◆ Direction:
Format every line of the listing below as a Markdown table with the columns Row and Line, numbering the lines in order and leaving out any blank ones.

====== Dataset entries

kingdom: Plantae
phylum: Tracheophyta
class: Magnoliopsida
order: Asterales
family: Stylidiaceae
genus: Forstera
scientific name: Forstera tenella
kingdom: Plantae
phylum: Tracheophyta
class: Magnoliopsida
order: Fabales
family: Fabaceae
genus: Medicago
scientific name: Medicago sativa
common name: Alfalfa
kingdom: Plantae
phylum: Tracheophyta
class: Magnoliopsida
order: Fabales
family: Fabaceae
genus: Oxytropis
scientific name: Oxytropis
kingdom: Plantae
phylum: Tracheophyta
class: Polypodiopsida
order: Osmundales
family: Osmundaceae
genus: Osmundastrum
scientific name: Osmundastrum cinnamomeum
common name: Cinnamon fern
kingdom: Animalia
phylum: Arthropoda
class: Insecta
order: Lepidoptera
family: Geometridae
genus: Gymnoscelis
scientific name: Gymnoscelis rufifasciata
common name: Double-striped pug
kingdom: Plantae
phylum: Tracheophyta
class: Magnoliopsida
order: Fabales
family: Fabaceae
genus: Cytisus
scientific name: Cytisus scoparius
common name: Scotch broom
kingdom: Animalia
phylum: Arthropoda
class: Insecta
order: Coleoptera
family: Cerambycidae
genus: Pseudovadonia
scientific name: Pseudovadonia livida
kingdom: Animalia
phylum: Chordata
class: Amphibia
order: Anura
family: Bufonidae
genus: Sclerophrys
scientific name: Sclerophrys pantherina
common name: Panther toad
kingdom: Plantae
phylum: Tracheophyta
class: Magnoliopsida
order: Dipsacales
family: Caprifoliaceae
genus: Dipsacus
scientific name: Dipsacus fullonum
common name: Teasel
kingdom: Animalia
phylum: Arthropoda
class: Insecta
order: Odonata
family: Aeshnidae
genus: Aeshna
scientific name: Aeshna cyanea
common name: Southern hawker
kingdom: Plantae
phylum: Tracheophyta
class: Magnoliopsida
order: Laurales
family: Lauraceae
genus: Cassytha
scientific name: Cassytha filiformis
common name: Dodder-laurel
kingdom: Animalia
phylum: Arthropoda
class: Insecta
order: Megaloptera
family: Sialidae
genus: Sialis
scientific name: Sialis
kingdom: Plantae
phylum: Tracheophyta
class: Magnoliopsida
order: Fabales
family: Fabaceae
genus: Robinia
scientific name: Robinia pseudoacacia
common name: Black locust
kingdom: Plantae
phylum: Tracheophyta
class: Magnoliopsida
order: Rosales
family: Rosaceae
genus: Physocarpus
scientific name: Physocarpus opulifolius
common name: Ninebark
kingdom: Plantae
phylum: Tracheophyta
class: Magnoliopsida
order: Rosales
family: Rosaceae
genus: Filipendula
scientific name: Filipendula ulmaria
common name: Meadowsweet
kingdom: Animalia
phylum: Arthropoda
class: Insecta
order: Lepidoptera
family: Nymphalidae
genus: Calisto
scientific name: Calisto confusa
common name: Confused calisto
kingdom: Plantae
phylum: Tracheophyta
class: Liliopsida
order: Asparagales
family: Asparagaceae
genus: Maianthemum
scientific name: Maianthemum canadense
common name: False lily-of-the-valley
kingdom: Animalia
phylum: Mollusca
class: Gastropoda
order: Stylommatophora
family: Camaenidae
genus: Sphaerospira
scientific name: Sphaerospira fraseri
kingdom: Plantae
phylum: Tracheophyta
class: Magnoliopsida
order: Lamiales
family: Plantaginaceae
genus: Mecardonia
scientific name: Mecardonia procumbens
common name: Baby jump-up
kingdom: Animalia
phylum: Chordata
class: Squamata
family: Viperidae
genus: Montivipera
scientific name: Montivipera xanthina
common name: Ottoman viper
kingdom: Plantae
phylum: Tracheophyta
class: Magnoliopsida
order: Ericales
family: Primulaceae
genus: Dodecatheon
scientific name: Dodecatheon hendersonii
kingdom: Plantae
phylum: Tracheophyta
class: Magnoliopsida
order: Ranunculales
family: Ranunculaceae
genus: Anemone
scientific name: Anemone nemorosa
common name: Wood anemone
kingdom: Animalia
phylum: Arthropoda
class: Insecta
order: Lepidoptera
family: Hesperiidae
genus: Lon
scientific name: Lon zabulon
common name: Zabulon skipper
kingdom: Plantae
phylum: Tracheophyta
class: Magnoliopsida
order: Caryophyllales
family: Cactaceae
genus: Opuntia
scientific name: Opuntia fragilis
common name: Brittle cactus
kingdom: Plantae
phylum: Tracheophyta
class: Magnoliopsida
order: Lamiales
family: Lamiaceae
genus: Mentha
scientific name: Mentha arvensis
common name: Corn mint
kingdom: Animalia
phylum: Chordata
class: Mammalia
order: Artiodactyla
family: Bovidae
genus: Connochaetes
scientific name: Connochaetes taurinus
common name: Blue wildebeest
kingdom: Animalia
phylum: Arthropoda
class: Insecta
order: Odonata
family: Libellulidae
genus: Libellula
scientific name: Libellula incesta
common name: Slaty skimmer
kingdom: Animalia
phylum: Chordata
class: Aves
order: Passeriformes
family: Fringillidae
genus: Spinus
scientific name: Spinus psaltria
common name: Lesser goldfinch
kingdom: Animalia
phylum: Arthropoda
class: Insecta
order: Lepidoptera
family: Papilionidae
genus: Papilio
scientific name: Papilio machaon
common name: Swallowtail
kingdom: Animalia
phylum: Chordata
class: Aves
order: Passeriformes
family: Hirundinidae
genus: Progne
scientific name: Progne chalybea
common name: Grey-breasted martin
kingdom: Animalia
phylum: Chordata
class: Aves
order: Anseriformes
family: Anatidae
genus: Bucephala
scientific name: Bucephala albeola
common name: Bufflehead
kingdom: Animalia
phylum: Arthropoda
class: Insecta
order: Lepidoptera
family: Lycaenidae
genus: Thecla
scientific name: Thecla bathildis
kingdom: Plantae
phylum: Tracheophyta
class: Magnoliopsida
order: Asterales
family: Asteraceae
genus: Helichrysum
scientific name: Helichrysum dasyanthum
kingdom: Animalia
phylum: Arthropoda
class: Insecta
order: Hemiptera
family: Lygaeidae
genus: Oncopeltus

============

◆ The completed task:
| Row | Line |
|---|---|
| 1 | kingdom: Plantae |
| 2 | phylum: Tracheophyta |
| 3 | class: Magnoliopsida |
| 4 | order: Asterales |
| 5 | family: Stylidiaceae |
| 6 | genus: Forstera |
| 7 | scientific name: Forstera tenella |
| 8 | kingdom: Plantae |
| 9 | phylum: Tracheophyta |
| 10 | class: Magnoliopsida |
| 11 | order: Fabales |
| 12 | family: Fabaceae |
| 13 | genus: Medicago |
| 14 | scientific name: Medicago sativa |
| 15 | common name: Alfalfa |
| 16 | kingdom: Plantae |
| 17 | phylum: Tracheophyta |
| 18 | class: Magnoliopsida |
| 19 | order: Fabales |
| 20 | family: Fabaceae |
| 21 | genus: Oxytropis |
| 22 | scientific name: Oxytropis |
| 23 | kingdom: Plantae |
| 24 | phylum: Tracheophyta |
| 25 | class: Polypodiopsida |
| 26 | order: Osmundales |
| 27 | family: Osmundaceae |
| 28 | genus: Osmundastrum |
| 29 | scientific name: Osmundastrum cinnamomeum |
| 30 | common name: Cinnamon fern |
| 31 | kingdom: Animalia |
| 32 | phylum: Arthropoda |
| 33 | class: Insecta |
| 34 | order: Lepidoptera |
| 35 | family: Geometridae |
| 36 | genus: Gymnoscelis |
| 37 | scientific name: Gymnoscelis rufifasciata |
| 38 | common name: Double-striped pug |
| 39 | kingdom: Plantae |
| 40 | phylum: Tracheophyta |
| 41 | class: Magnoliopsida |
| 42 | order: Fabales |
| 43 | family: Fabaceae |
| 44 | genus: Cytisus |
| 45 | scientific name: Cytisus scoparius |
| 46 | common name: Scotch broom |
| 47 | kingdom: Animalia |
| 48 | phylum: Arthropoda |
| 49 | class: Insecta |
| 50 | order: Coleoptera |
| 51 | family: Cerambycidae |
| 52 | genus: Pseudovadonia |
| 53 | scientific name: Pseudovadonia livida |
| 54 | kingdom: Animalia |
| 55 | phylum: Chordata |
| 56 | class: Amphibia |
| 57 | order: Anura |
| 58 | family: Bufonidae |
| 59 | genus: Sclerophrys |
| 60 | scientific name: Sclerophrys pantherina |
| 61 | common name: Panther toad |
| 62 | kingdom: Plantae |
| 63 | phylum: Tracheophyta |
| 64 | class: Magnoliopsida |
| 65 | order: Dipsacales |
| 66 | family: Caprifoliaceae |
| 67 | genus: Dipsacus |
| 68 | scientific name: Dipsacus fullonum |
| 69 | common name: Teasel |
| 70 | kingdom: Animalia |
| 71 | phylum: Arthropoda |
| 72 | class: Insecta |
| 73 | order: Odonata |
| 74 | family: Aeshnidae |
| 75 | genus: Aeshna |
| 76 | scientific name: Aeshna cyanea |
| 77 | common name: Southern hawker |
| 78 | kingdom: Plantae |
| 79 | phylum: Tracheophyta |
| 80 | class: Magnoliopsida |
| 81 | order: Laurales |
| 82 | family: Lauraceae |
| 83 | genus: Cassytha |
| 84 | scientific name: Cassytha filiformis |
| 85 | common name: Dodder-laurel |
| 86 | kingdom: Animalia |
| 87 | phylum: Arthropoda |
| 88 | class: Insecta |
| 89 | order: Megaloptera |
| 90 | family: Sialidae |
| 91 | genus: Sialis |
| 92 | scientific name: Sialis |
| 93 | kingdom: Plantae |
| 94 | phylum: Tracheophyta |
| 95 | class: Magnoliopsida |
| 96 | order: Fabales |
| 97 | family: Fabaceae |
| 98 | genus: Robinia |
| 99 | scientific name: Robinia pseudoacacia |
| 100 | common name: Black locust |
| 101 | kingdom: Plantae |
| 102 | phylum: Tracheophyta |
| 103 | class: Magnoliopsida |
| 104 | order: Rosales |
| 105 | family: Rosaceae |
| 106 | genus: Physocarpus |
| 107 | scientific name: Physocarpus opulifolius |
| 108 | common name: Ninebark |
| 109 | kingdom: Plantae |
| 110 | phylum: Tracheophyta |
| 111 | class: Magnoliopsida |
| 112 | order: Rosales |
| 113 | family: Rosaceae |
| 114 | genus: Filipendula |
| 115 | scientific name: Filipendula ulmaria |
| 116 | common name: Meadowsweet |
| 117 | kingdom: Animalia |
| 118 | phylum: Arthropoda |
| 119 | class: Insecta |
| 120 | order: Lepidoptera |
| 121 | family: Nymphalidae |
| 122 | genus: Calisto |
| 123 | scientific name: Calisto confusa |
| 124 | common name: Confused calisto |
| 125 | kingdom: Plantae |
| 126 | phylum: Tracheophyta |
| 127 | class: Liliopsida |
| 128 | order: Asparagales |
| 129 | family: Asparagaceae |
| 130 | genus: Maianthemum |
| 131 | scientific name: Maianthemum canadense |
| 132 | common name: False lily-of-the-valley |
| 133 | kingdom: Animalia |
| 134 | phylum: Mollusca |
| 135 | class: Gastropoda |
| 136 | order: Stylommatophora |
| 137 | family: Camaenidae |
| 138 | genus: Sphaerospira |
| 139 | scientific name: Sphaerospira fraseri |
| 140 | kingdom: Plantae |
| 141 | phylum: Tracheophyta |
| 142 | class: Magnoliopsida |
| 143 | order: Lamiales |
| 144 | family: Plantaginaceae |
| 145 | genus: Mecardonia |
| 146 | scientific name: Mecardonia procumbens |
| 147 | common name: Baby jump-up |
| 148 | kingdom: Animalia |
| 149 | phylum: Chordata |
| 150 | class: Squamata |
| 151 | family: Viperidae |
| 152 | genus: Montivipera |
| 153 | scientific name: Montivipera xanthina |
| 154 | common name: Ottoman viper |
| 155 | kingdom: Plantae |
| 156 | phylum: Tracheophyta |
| 157 | class: Magnoliopsida |
| 158 | order: Ericales |
| 159 | family: Primulaceae |
| 160 | genus: Dodecatheon |
| 161 | scientific name: Dodecatheon hendersonii |
| 162 | kingdom: Plantae |
| 163 | phylum: Tracheophyta |
| 164 | class: Magnoliopsida |
| 165 | order: Ranunculales |
| 166 | family: Ranunculaceae |
| 167 | genus: Anemone |
| 168 | scientific name: Anemone nemorosa |
| 169 | common name: Wood anemone |
| 170 | kingdom: Animalia |
| 171 | phylum: Arthropoda |
| 172 | class: Insecta |
| 173 | order: Lepidoptera |
| 174 | family: Hesperiidae |
| 175 | genus: Lon |
| 176 | scientific name: Lon zabulon |
| 177 | common name: Zabulon skipper |
| 178 | kingdom: Plantae |
| 179 | phylum: Tracheophyta |
| 180 | class: Magnoliopsida |
| 181 | order: Caryophyllales |
| 182 | family: Cactaceae |
| 183 | genus: Opuntia |
| 184 | scientific name: Opuntia fragilis |
| 185 | common name: Brittle cactus |
| 186 | kingdom: Plantae |
| 187 | phylum: Tracheophyta |
| 188 | class: Magnoliopsida |
| 189 | order: Lamiales |
| 190 | family: Lamiaceae |
| 191 | genus: Mentha |
| 192 | scientific name: Mentha arvensis |
| 193 | common name: Corn mint |
| 194 | kingdom: Animalia |
| 195 | phylum: Chordata |
| 196 | class: Mammalia |
| 197 | order: Artiodactyla |
| 198 | family: Bovidae |
| 199 | genus: Connochaetes |
| 200 | scientific name: Connochaetes taurinus |
| 201 | common name: Blue wildebeest |
| 202 | kingdom: Animalia |
| 203 | phylum: Arthropoda |
| 204 | class: Insecta |
| 205 | order: Odonata |
| 206 | family: Libellulidae |
| 207 | genus: Libellula |
| 208 | scientific name: Libellula incesta |
| 209 | common name: Slaty skimmer |
| 210 | kingdom: Animalia |
| 211 | phylum: Chordata |
| 212 | class: Aves |
| 213 | order: Passeriformes |
| 214 | family: Fringillidae |
| 215 | genus: Spinus |
| 216 | scientific name: Spinus psaltria |
| 217 | common name: Lesser goldfinch |
| 218 | kingdom: Animalia |
| 219 | phylum: Arthropoda |
| 220 | class: Insecta |
| 221 | order: Lepidoptera |
| 222 | family: Papilionidae |
| 223 | genus: Papilio |
| 224 | scientific name: Papilio machaon |
| 225 | common name: Swallowtail |
| 226 | kingdom: Animalia |
| 227 | phylum: Chordata |
| 228 | class: Aves |
| 229 | order: Passeriformes |
| 230 | family: Hirundinidae |
| 231 | genus: Progne |
| 232 | scientific name: Progne chalybea |
| 233 | common name: Grey-breasted martin |
| 234 | kingdom: Animalia |
| 235 | phylum: Chordata |
| 236 | class: Aves |
| 237 | order: Anseriformes |
| 238 | family: Anatidae |
| 239 | genus: Bucephala |
| 240 | scientific name: Bucephala albeola |
| 241 | common name: Bufflehead |
| 242 | kingdom: Animalia |
| 243 | phylum: Arthropoda |
| 244 | class: Insecta |
| 245 | order: Lepidoptera |
| 246 | family: Lycaenidae |
| 247 | genus: Thecla |
| 248 | scientific name: Thecla bathildis |
| 249 | kingdom: Plantae |
| 250 | phylum: Tracheophyta |
| 251 | class: Magnoliopsida |
| 252 | order: Asterales |
| 253 | family: Asteraceae |
| 254 | genus: Helichrysum |
| 255 | scientific name: Helichrysum dasyanthum |
| 256 | kingdom: Animalia |
| 257 | phylum: Arthropoda |
| 258 | class: Insecta |
| 259 | order: Hemiptera |
| 260 | family: Lygaeidae |
| 261 | genus: Oncopeltus |